*** Opening of Information shown ***

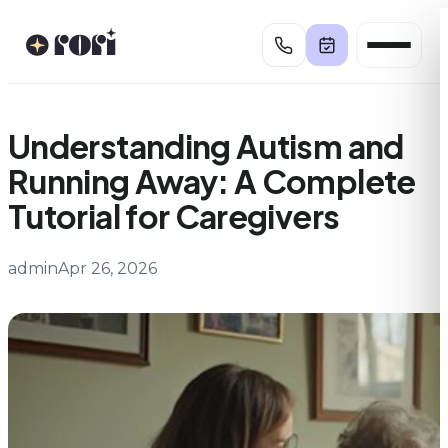
Skip
to
content
Understanding Autism and
Running Away: A Complete
Tutorial for Caregivers
admin
Apr 26, 2026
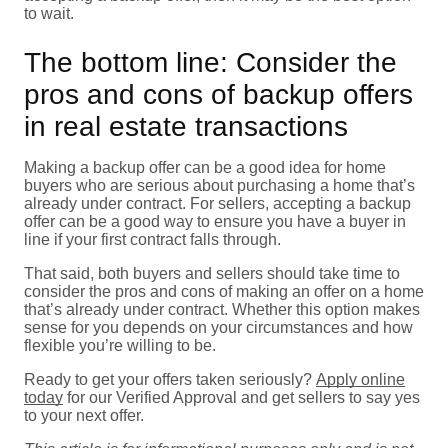
to wait.
The bottom line: Consider the
pros and cons of backup offers
in real estate transactions
Making a backup offer can be a good idea for home
buyers who are serious about purchasing a home that’s
already under contract. For sellers, accepting a backup
offer can be a good way to ensure you have a buyer in
line if your first contract falls through.
That said, both buyers and sellers should take time to
consider the pros and cons of making an offer on a home
that’s already under contract. Whether this option makes
sense for you depends on your circumstances and how
flexible you’re willing to be.
Ready to get your offers taken seriously?
Apply online
today
for our Verified Approval and get sellers to say yes
to your next offer.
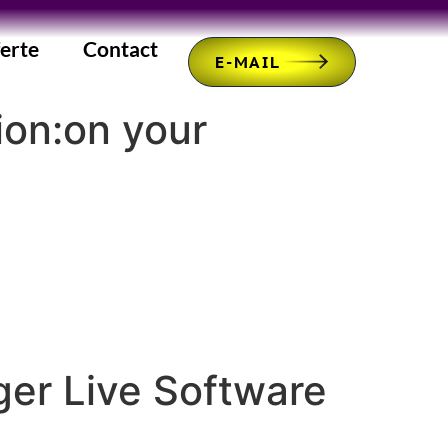
erte
Contact
E-MAIL
ion:on your
ger Live Software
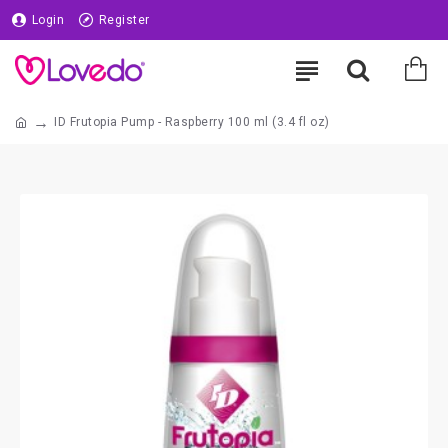
Login
Register
ID Frutopia Pump - Raspberry 100 ml (3.4 fl oz)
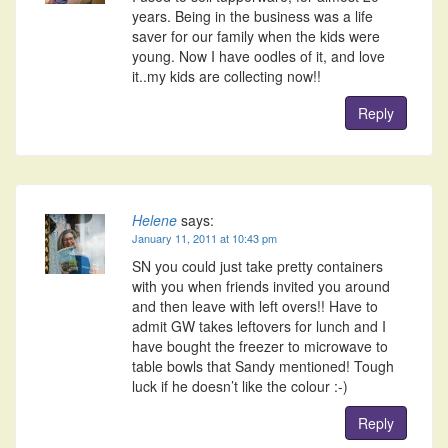
years. Being in the business was a life
saver for our family when the kids were
young. Now I have oodles of it, and love
it..my kids are collecting now!!
Reply
Helene
says:
January 11, 2011 at 10:43 pm
SN you could just take pretty containers
with you when friends invited you around
and then leave with left overs!! Have to
admit GW takes leftovers for lunch and I
have bought the freezer to microwave to
table bowls that Sandy mentioned! Tough
luck if he doesn’t like the colour :-)
Reply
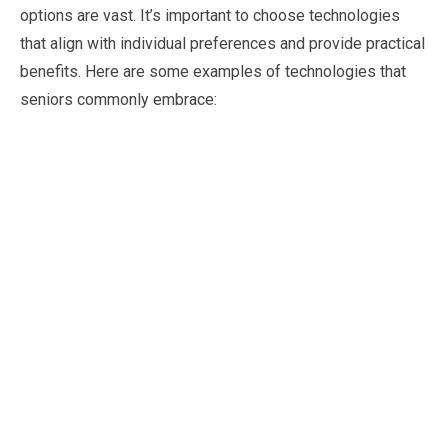
options are vast. It’s important to choose technologies
that align with individual preferences and provide practical
benefits. Here are some examples of technologies that
seniors commonly embrace:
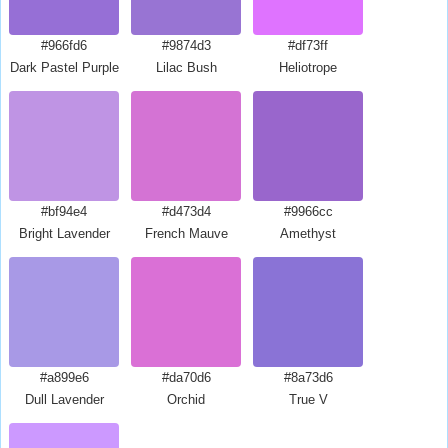
#966fd6
#9874d3
#df73ff
Dark Pastel Purple
Lilac Bush
Heliotrope
#bf94e4
#d473d4
#9966cc
Bright Lavender
French Mauve
Amethyst
#a899e6
#da70d6
#8a73d6
Dull Lavender
Orchid
True V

*** Close of Information shown ***

Reproduce the entries exactly, from the line with "with you when friends invited you around" to the line with "that align with", both lines included, keeping no pictures.

with you when friends invited you around
and then leave with left overs!! Have to
admit GW takes leftovers for lunch and I
have bought the freezer to microwave to
table bowls that Sandy mentioned! Tough
luck if he doesn’t like the colour :-)
Reply
options are vast. It’s important to choose technologies
that align with individual preferences and provide practical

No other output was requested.